Problem to solve »
The pictures are to be left out when the listing below is reproduced word for word.

Available data »
======

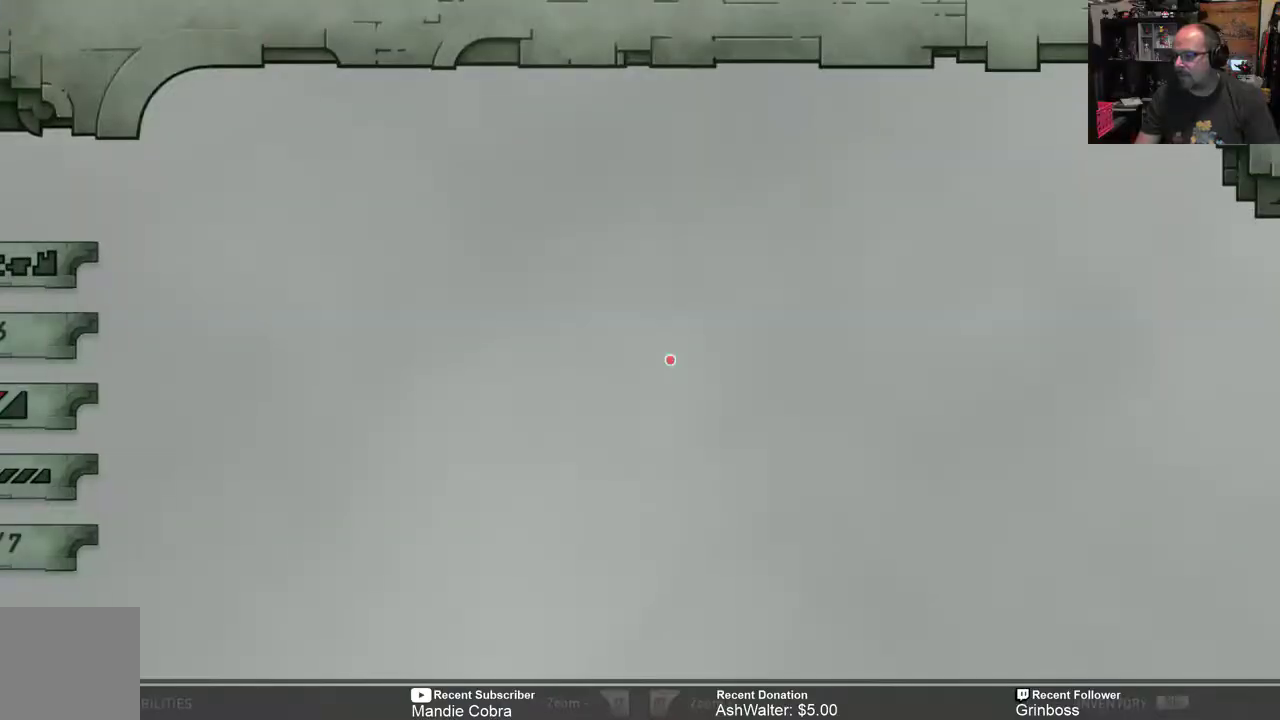
{"buttons": [], "left_stick": "center", "right_stick": "center", "events": []}
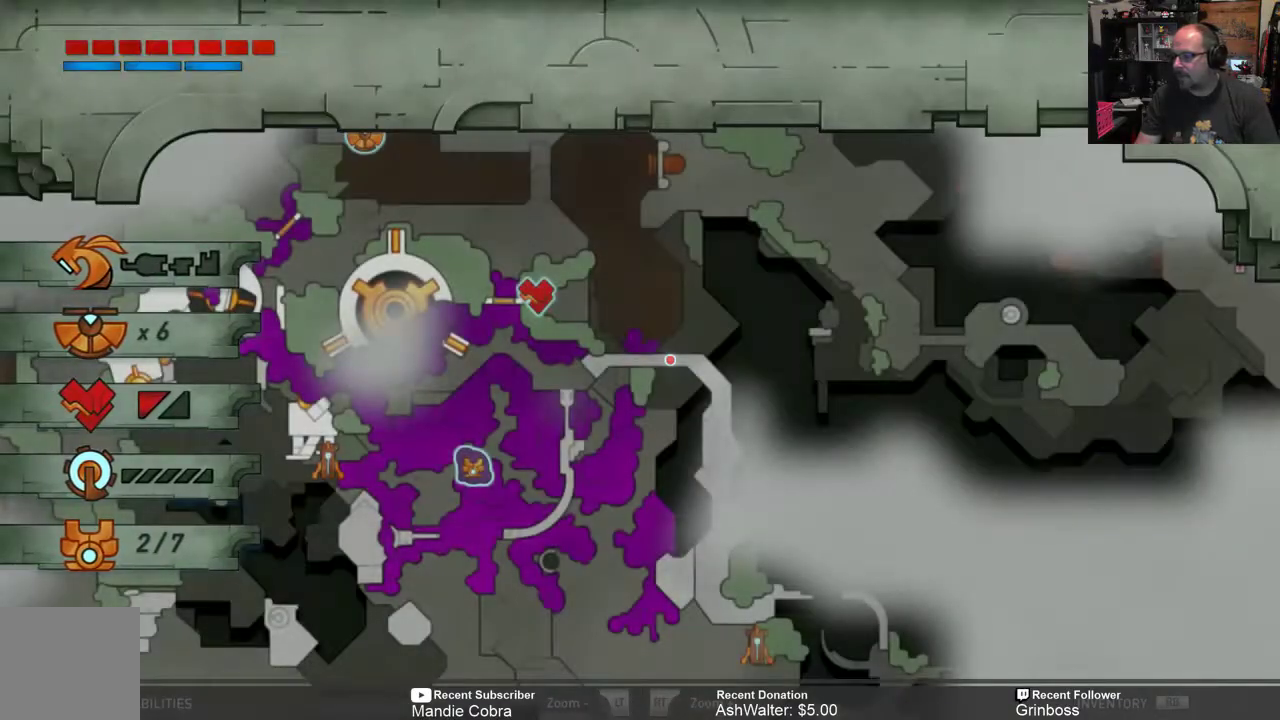
{"buttons": [], "left_stick": "center", "right_stick": "center", "events": [[33, "left_stick", "right"], [150, "left_stick", "center"], [350, "B", "down"], [417, "B", "up"]]}
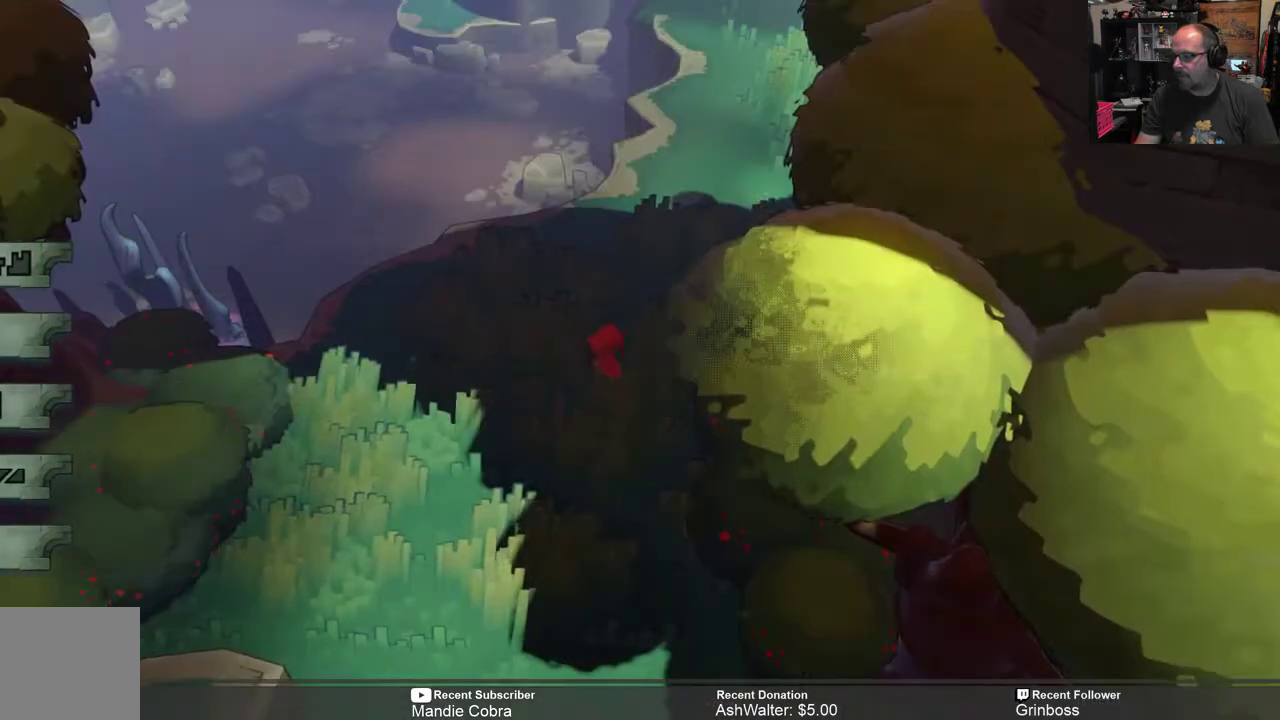
{"buttons": ["R2"], "left_stick": "center", "right_stick": "center", "events": [[183, "R2", "down"], [217, "left_stick", "down"], [417, "left_stick", "center"]]}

======

Output of the task »
{"buttons": [], "left_stick": "center", "right_stick": "center", "events": []}
{"buttons": [], "left_stick": "center", "right_stick": "center", "events": [[33, "left_stick", "right"], [150, "left_stick", "center"], [350, "B", "down"], [417, "B", "up"]]}
{"buttons": ["R2"], "left_stick": "center", "right_stick": "center", "events": [[183, "R2", "down"], [217, "left_stick", "down"], [417, "left_stick", "center"]]}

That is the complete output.